If relinquishing your DNA or paying any price associated with resistance is your priority, then its best you stay at home, draw the blinds and internally migrate. For those of us commited to resistance it means expressing solidarity with our prisoners.

Ciaron


Stick to your bad hollywood movies Mate

06.02.2010 14:34


I am all for direct action and have been involved in activism in this country and others for over twenty years and prisoner support in many countries over that period but my point is what exactly has trident ploughshares ever achieved except attracting lots of people who willingly give up their DNA and go through the court process for no purpose. I understand that you enjoy getting arrested at different spots around the world with your nvda attitude and thats your peroggative but I feel that encouraging people to pointless nvda demos so that they surrender their details is selfish to a point where it seems that there is collusion with the state.

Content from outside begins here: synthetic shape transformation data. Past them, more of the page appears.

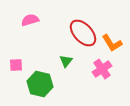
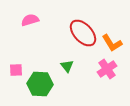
green triangle: moved 1 px right, 5 px down; rotated 16 degrees counterclockwise
pink square: moved 5 px down
pink cross: moved 5 px right
green hexagon: rotated 10 degrees counterclockwise
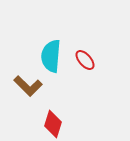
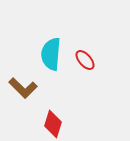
cyan semicircle: moved 2 px up
brown L-shape: moved 5 px left, 2 px down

I believe the only violence comes from the state and a proper response is needed to that.

No Gods,
No Masters
No state

ps STWC have done more damage to the antiwar movement than anything else

continuity


2nd reply to Continuity dude

07.02.2010 21:40

The STWC reference was in re;ation to the absence of prison support for anti-war resistance in britain. From memory the J18 follow up (compared to numbers mobilised on the day) wasn't great when a number of peiople got 1-6 years. Trident Ploughshares has a healthy record at supporting its prisoners.

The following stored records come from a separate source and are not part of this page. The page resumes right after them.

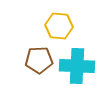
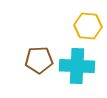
yellow hexagon: moved 29 px right
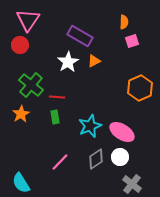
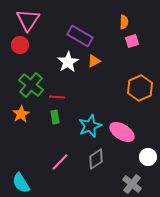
white circle: moved 28 px right
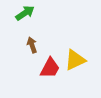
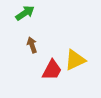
red trapezoid: moved 2 px right, 2 px down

It has been Trident Ploughshares nvda and affinity group structure that has kept British nuclear weapons on the radar....actions have included the more hi rsik disabling of the nuclear convoy vehicle in 2000 and computers into the loch etc. The lower risk mass actions have engaged the public mind in an open way that has made the ridding of British weapons from Scotland a majority position up there.

Take Trident Ploughshares out of the equation over the last decade and in what kind of state wouold the anti-nuclear weapons movement in Britain be if it had been left to CND or the covert subculture you spring from? Preety piss poor you'd have to agree.

I've spent two years in prisons and been through multiple court processes....it's up to you what you want to make of them....opportunities for solidarity and resistance community building or the state isolating and defeating you or others.

I've been held down in custody and had my DNA extracted, but decades before DNA they were kicking in our doors in the early hours. I think you're overating the development of DNA.....the only counter is solidarity and community. Or yes stay at home and draw the blinds....but that's no guarantee either.